Problem requirements:
Please turn every line of the data below into a numbered list, skipping any blank lines. Leave the pictures out of your answer.

Supplied material:
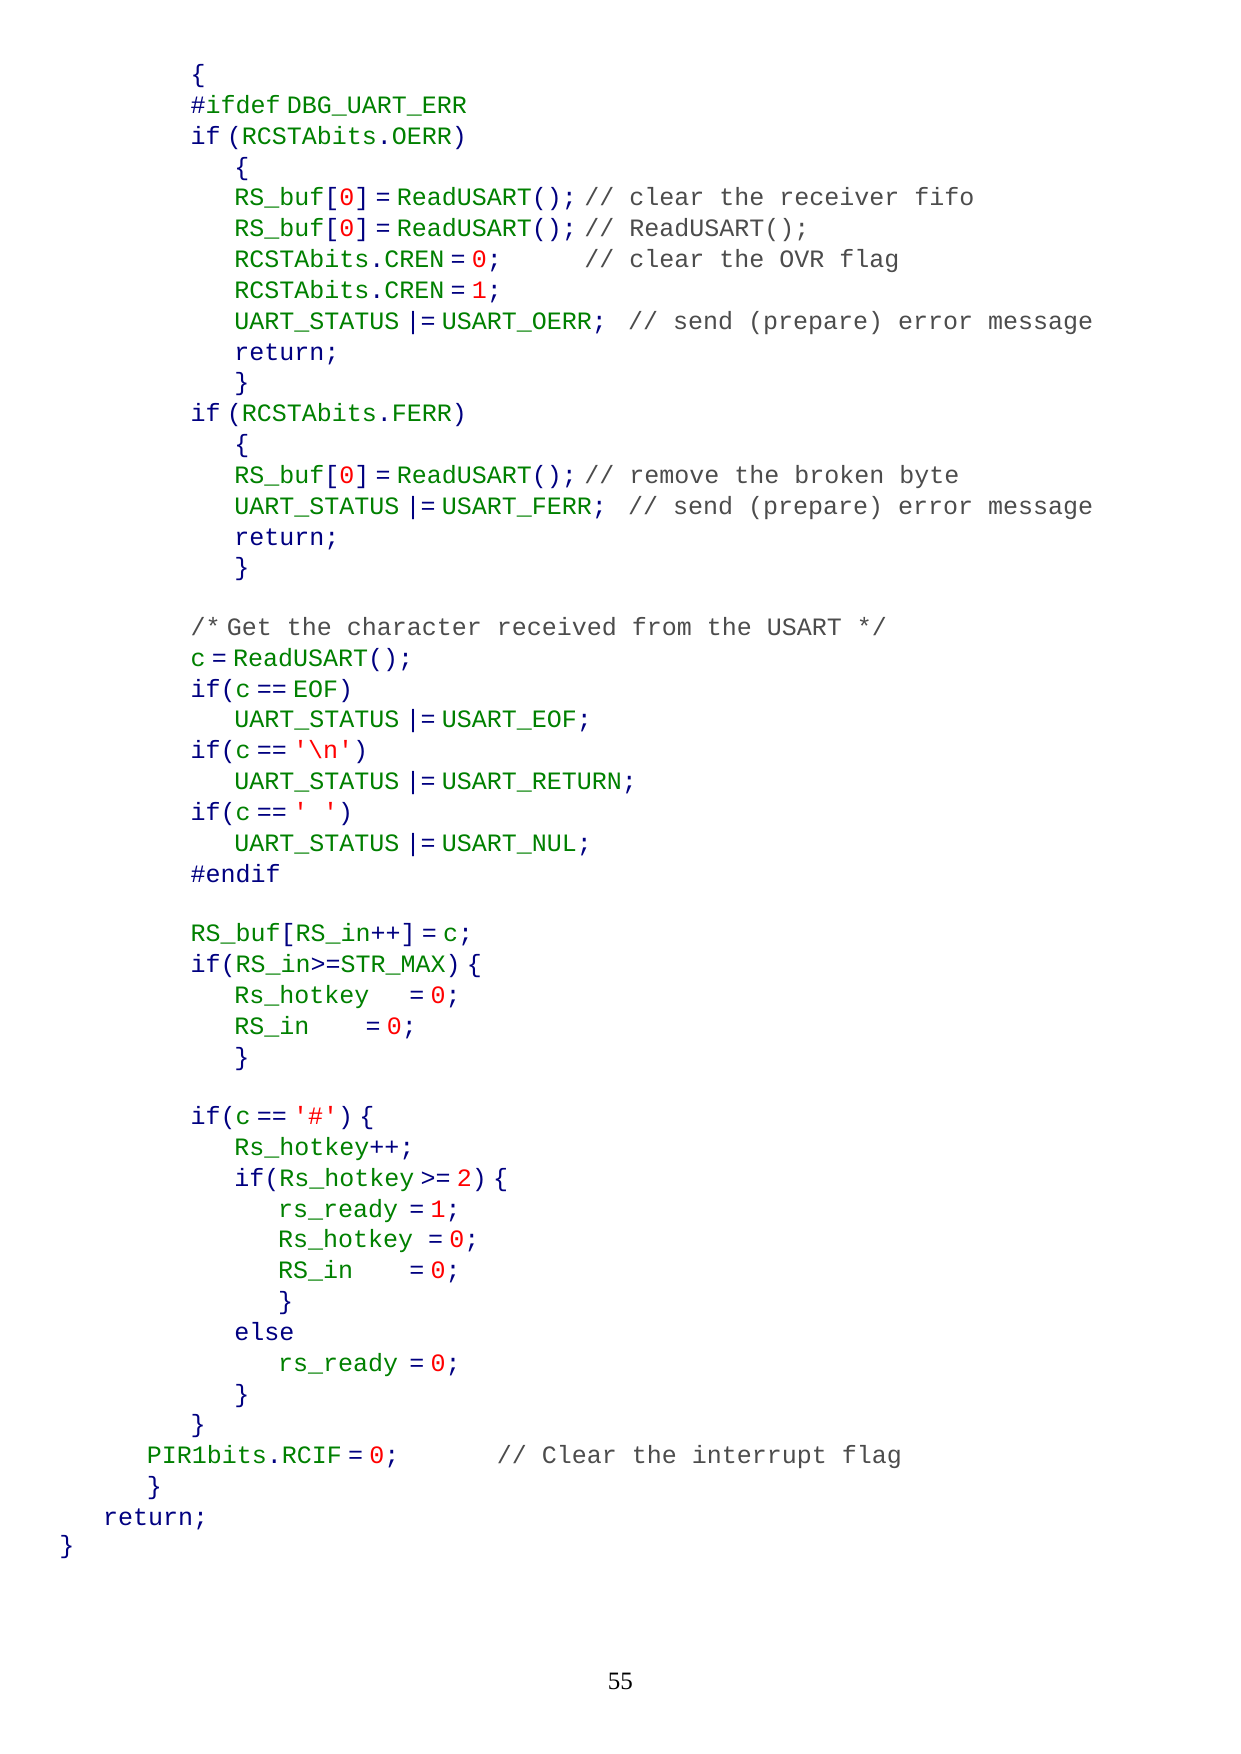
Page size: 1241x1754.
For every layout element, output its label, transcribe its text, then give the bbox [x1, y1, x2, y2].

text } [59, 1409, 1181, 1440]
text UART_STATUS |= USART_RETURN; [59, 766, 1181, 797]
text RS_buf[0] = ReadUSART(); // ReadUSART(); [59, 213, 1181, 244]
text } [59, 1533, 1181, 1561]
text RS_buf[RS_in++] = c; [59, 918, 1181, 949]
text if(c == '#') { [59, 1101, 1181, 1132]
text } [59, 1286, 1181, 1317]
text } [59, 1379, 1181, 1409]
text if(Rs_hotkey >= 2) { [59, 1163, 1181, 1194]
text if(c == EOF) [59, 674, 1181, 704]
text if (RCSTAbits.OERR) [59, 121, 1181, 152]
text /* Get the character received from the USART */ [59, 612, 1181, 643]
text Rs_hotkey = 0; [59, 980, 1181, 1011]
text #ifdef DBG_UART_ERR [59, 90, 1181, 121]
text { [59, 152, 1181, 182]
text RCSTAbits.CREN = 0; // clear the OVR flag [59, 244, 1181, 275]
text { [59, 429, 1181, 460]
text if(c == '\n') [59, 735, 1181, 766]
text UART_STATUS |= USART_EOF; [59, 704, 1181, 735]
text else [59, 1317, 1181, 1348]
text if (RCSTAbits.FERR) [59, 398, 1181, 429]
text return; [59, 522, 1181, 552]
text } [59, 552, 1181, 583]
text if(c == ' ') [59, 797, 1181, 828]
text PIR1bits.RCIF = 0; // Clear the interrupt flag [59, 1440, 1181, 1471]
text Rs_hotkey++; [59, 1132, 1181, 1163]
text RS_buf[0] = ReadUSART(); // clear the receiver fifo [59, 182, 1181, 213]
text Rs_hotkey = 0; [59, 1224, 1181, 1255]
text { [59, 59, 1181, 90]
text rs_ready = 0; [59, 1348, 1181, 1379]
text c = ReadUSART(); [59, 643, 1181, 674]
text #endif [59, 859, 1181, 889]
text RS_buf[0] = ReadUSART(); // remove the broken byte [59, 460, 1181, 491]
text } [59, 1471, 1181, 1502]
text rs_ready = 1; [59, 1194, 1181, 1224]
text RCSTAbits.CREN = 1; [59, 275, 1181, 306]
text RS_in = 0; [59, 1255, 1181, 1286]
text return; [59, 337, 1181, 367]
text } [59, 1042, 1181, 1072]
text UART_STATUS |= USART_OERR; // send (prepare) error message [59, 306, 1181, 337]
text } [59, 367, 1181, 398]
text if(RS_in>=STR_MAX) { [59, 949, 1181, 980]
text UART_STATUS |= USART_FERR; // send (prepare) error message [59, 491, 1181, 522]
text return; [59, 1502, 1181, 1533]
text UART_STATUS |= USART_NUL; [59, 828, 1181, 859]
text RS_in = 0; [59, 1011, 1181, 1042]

Task solution:
1. Page size: 1241x1754.
2. For every layout element, output its label, transcribe its text, then give the bbox [x1, y1, x2, y2].
3. text } [59, 1409, 1181, 1440]
4. text UART_STATUS |= USART_RETURN; [59, 766, 1181, 797]
5. text RS_buf[0] = ReadUSART(); // ReadUSART(); [59, 213, 1181, 244]
6. text } [59, 1533, 1181, 1561]
7. text RS_buf[RS_in++] = c; [59, 918, 1181, 949]
8. text if(c == '#') { [59, 1101, 1181, 1132]
9. text } [59, 1286, 1181, 1317]
10. text } [59, 1379, 1181, 1409]
11. text if(Rs_hotkey >= 2) { [59, 1163, 1181, 1194]
12. text if(c == EOF) [59, 674, 1181, 704]
13. text if (RCSTAbits.OERR) [59, 121, 1181, 152]
14. text /* Get the character received from the USART */ [59, 612, 1181, 643]
15. text Rs_hotkey = 0; [59, 980, 1181, 1011]
16. text #ifdef DBG_UART_ERR [59, 90, 1181, 121]
17. text { [59, 152, 1181, 182]
18. text RCSTAbits.CREN = 0; // clear the OVR flag [59, 244, 1181, 275]
19. text { [59, 429, 1181, 460]
20. text if(c == '\n') [59, 735, 1181, 766]
21. text UART_STATUS |= USART_EOF; [59, 704, 1181, 735]
22. text else [59, 1317, 1181, 1348]
23. text if (RCSTAbits.FERR) [59, 398, 1181, 429]
24. text return; [59, 522, 1181, 552]
25. text } [59, 552, 1181, 583]
26. text if(c == ' ') [59, 797, 1181, 828]
27. text PIR1bits.RCIF = 0; // Clear the interrupt flag [59, 1440, 1181, 1471]
28. text Rs_hotkey++; [59, 1132, 1181, 1163]
29. text RS_buf[0] = ReadUSART(); // clear the receiver fifo [59, 182, 1181, 213]
30. text Rs_hotkey = 0; [59, 1224, 1181, 1255]
31. text { [59, 59, 1181, 90]
32. text rs_ready = 0; [59, 1348, 1181, 1379]
33. text c = ReadUSART(); [59, 643, 1181, 674]
34. text #endif [59, 859, 1181, 889]
35. text RS_buf[0] = ReadUSART(); // remove the broken byte [59, 460, 1181, 491]
36. text } [59, 1471, 1181, 1502]
37. text rs_ready = 1; [59, 1194, 1181, 1224]
38. text RCSTAbits.CREN = 1; [59, 275, 1181, 306]
39. text RS_in = 0; [59, 1255, 1181, 1286]
40. text return; [59, 337, 1181, 367]
41. text } [59, 1042, 1181, 1072]
42. text UART_STATUS |= USART_OERR; // send (prepare) error message [59, 306, 1181, 337]
43. text } [59, 367, 1181, 398]
44. text if(RS_in>=STR_MAX) { [59, 949, 1181, 980]
45. text UART_STATUS |= USART_FERR; // send (prepare) error message [59, 491, 1181, 522]
46. text return; [59, 1502, 1181, 1533]
47. text UART_STATUS |= USART_NUL; [59, 828, 1181, 859]
48. text RS_in = 0; [59, 1011, 1181, 1042]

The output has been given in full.